● **TASK OBJECTIVE**
Write every record out again exactly as shown below.

● **INPUT RECORDS**

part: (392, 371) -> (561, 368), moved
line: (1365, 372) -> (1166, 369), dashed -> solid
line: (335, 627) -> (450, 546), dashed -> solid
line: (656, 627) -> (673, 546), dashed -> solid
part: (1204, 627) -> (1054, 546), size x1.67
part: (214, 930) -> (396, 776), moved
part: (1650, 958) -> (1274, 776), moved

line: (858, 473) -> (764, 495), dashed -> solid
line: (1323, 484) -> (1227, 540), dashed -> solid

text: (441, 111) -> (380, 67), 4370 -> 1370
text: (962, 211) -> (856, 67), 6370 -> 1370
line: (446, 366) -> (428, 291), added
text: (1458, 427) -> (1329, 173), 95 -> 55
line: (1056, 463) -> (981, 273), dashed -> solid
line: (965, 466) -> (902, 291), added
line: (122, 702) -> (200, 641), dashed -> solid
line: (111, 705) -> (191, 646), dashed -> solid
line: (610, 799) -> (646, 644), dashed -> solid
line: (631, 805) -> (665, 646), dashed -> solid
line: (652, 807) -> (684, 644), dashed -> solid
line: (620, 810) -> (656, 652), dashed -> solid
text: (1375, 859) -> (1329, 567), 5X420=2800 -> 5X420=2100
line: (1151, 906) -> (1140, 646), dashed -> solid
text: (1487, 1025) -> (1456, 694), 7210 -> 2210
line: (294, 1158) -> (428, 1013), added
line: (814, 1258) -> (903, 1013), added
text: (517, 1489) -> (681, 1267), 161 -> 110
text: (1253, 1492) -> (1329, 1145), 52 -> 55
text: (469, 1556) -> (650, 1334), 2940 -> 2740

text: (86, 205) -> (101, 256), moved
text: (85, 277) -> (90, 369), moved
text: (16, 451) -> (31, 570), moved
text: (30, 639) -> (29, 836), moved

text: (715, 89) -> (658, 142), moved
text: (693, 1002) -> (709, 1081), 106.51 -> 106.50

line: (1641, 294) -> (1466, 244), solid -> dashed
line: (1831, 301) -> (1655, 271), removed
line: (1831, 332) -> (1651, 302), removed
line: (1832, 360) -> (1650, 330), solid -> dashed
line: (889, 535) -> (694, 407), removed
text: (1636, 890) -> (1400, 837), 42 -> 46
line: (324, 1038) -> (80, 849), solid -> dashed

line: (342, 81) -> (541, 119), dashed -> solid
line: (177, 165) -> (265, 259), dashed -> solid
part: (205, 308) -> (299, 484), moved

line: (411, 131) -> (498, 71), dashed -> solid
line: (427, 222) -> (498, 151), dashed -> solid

● **TASK OUTPUT**
part: (392, 371) -> (561, 368), moved
line: (1365, 372) -> (1166, 369), dashed -> solid
line: (335, 627) -> (450, 546), dashed -> solid
line: (656, 627) -> (673, 546), dashed -> solid
part: (1204, 627) -> (1054, 546), size x1.67
part: (214, 930) -> (396, 776), moved
part: (1650, 958) -> (1274, 776), moved

line: (858, 473) -> (764, 495), dashed -> solid
line: (1323, 484) -> (1227, 540), dashed -> solid

text: (441, 111) -> (380, 67), 4370 -> 1370
text: (962, 211) -> (856, 67), 6370 -> 1370
line: (446, 366) -> (428, 291), added
text: (1458, 427) -> (1329, 173), 95 -> 55
line: (1056, 463) -> (981, 273), dashed -> solid
line: (965, 466) -> (902, 291), added
line: (122, 702) -> (200, 641), dashed -> solid
line: (111, 705) -> (191, 646), dashed -> solid
line: (610, 799) -> (646, 644), dashed -> solid
line: (631, 805) -> (665, 646), dashed -> solid
line: (652, 807) -> (684, 644), dashed -> solid
line: (620, 810) -> (656, 652), dashed -> solid
text: (1375, 859) -> (1329, 567), 5X420=2800 -> 5X420=2100
line: (1151, 906) -> (1140, 646), dashed -> solid
text: (1487, 1025) -> (1456, 694), 7210 -> 2210
line: (294, 1158) -> (428, 1013), added
line: (814, 1258) -> (903, 1013), added
text: (517, 1489) -> (681, 1267), 161 -> 110
text: (1253, 1492) -> (1329, 1145), 52 -> 55
text: (469, 1556) -> (650, 1334), 2940 -> 2740

text: (86, 205) -> (101, 256), moved
text: (85, 277) -> (90, 369), moved
text: (16, 451) -> (31, 570), moved
text: (30, 639) -> (29, 836), moved

text: (715, 89) -> (658, 142), moved
text: (693, 1002) -> (709, 1081), 106.51 -> 106.50

line: (1641, 294) -> (1466, 244), solid -> dashed
line: (1831, 301) -> (1655, 271), removed
line: (1831, 332) -> (1651, 302), removed
line: (1832, 360) -> (1650, 330), solid -> dashed
line: (889, 535) -> (694, 407), removed
text: (1636, 890) -> (1400, 837), 42 -> 46
line: (324, 1038) -> (80, 849), solid -> dashed

line: (342, 81) -> (541, 119), dashed -> solid
line: (177, 165) -> (265, 259), dashed -> solid
part: (205, 308) -> (299, 484), moved

line: (411, 131) -> (498, 71), dashed -> solid
line: (427, 222) -> (498, 151), dashed -> solid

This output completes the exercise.